Exercise details:
Please reproduce the following records exactly, with nothing omitted.

[[ Record set, beginning ]]

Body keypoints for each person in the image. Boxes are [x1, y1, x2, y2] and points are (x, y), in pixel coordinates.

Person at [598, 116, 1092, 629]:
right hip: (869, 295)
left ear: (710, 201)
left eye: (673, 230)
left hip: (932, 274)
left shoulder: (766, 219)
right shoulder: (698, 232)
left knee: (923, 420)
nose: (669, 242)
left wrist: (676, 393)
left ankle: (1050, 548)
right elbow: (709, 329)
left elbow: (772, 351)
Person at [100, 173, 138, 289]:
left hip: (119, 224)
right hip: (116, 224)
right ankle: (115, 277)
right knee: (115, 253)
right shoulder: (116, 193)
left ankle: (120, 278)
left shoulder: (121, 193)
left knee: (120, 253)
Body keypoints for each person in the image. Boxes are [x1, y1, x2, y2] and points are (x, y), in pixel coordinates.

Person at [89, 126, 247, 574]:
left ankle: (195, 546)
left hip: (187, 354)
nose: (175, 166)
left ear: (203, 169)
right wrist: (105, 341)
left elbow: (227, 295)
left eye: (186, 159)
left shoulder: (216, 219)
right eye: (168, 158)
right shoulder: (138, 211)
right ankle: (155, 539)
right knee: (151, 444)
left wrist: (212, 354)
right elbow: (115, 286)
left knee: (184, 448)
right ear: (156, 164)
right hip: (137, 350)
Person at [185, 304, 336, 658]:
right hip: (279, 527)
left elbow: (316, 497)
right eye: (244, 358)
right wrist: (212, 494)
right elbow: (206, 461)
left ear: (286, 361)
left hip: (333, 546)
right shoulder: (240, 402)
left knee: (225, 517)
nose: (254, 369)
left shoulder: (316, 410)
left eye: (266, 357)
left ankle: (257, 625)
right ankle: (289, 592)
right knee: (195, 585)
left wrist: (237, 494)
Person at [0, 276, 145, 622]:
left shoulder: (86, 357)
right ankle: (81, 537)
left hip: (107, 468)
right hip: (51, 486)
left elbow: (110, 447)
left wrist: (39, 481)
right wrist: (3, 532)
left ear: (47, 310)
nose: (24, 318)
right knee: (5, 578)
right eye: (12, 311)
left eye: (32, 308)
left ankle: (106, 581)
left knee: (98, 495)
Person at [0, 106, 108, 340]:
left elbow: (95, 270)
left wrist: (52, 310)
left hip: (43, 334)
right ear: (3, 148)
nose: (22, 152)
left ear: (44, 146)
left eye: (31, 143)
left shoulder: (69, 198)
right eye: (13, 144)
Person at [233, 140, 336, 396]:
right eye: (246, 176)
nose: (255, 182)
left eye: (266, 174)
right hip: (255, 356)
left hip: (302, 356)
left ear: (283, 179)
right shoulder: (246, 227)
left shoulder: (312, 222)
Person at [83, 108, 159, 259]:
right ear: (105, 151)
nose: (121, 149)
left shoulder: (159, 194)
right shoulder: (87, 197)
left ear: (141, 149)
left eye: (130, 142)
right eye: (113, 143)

[[ Record set, end ]]

Response area:
Body keypoints for each person in the image. Boxes are [x1, y1, x2, y2] and points are (x, y), in pixel coordinates.

Person at [598, 116, 1092, 629]:
right hip: (869, 295)
left ear: (710, 201)
left eye: (673, 230)
left hip: (932, 274)
left shoulder: (766, 219)
right shoulder: (698, 232)
left knee: (923, 420)
nose: (669, 242)
left wrist: (676, 393)
left ankle: (1050, 548)
right elbow: (709, 329)
left elbow: (772, 351)
Person at [100, 173, 138, 289]:
left hip: (119, 224)
right hip: (116, 224)
right ankle: (115, 277)
right knee: (115, 253)
right shoulder: (116, 193)
left ankle: (120, 278)
left shoulder: (121, 193)
left knee: (120, 253)
Body keypoints for each person in the image. Boxes are [x1, y1, x2, y2] and points are (x, y), in pixel coordinates.

Person at [89, 126, 247, 574]:
left ankle: (195, 546)
left hip: (187, 354)
nose: (175, 166)
left ear: (203, 169)
right wrist: (105, 341)
left elbow: (227, 295)
left eye: (186, 159)
left shoulder: (216, 219)
right eye: (168, 158)
right shoulder: (138, 211)
right ankle: (155, 539)
right knee: (151, 444)
left wrist: (212, 354)
right elbow: (115, 286)
left knee: (184, 448)
right ear: (156, 164)
right hip: (137, 350)
Person at [185, 304, 336, 658]:
right hip: (279, 527)
left elbow: (316, 497)
right eye: (244, 358)
right wrist: (212, 494)
right elbow: (206, 461)
left ear: (286, 361)
left hip: (333, 546)
right shoulder: (240, 402)
left knee: (225, 517)
nose: (254, 369)
left shoulder: (316, 410)
left eye: (266, 357)
left ankle: (257, 625)
right ankle: (289, 592)
right knee: (195, 585)
left wrist: (237, 494)
Person at [0, 276, 145, 622]:
left shoulder: (86, 357)
right ankle: (81, 537)
left hip: (107, 468)
right hip: (51, 486)
left elbow: (110, 447)
left wrist: (39, 481)
right wrist: (3, 532)
left ear: (47, 310)
nose: (24, 318)
right knee: (5, 578)
right eye: (12, 311)
left eye: (32, 308)
left ankle: (106, 581)
left knee: (98, 495)
Person at [0, 106, 108, 340]:
left elbow: (95, 270)
left wrist: (52, 310)
left hip: (43, 334)
right ear: (3, 148)
nose: (22, 152)
left ear: (44, 146)
left eye: (31, 143)
left shoulder: (69, 198)
right eye: (13, 144)
Person at [233, 140, 336, 396]:
right eye: (246, 176)
nose: (255, 182)
left eye: (266, 174)
right hip: (255, 356)
left hip: (302, 356)
left ear: (283, 179)
right shoulder: (246, 227)
left shoulder: (312, 222)
Person at [83, 108, 159, 259]:
right ear: (105, 151)
nose: (121, 149)
left shoulder: (159, 194)
right shoulder: (87, 197)
left ear: (141, 149)
left eye: (130, 142)
right eye: (113, 143)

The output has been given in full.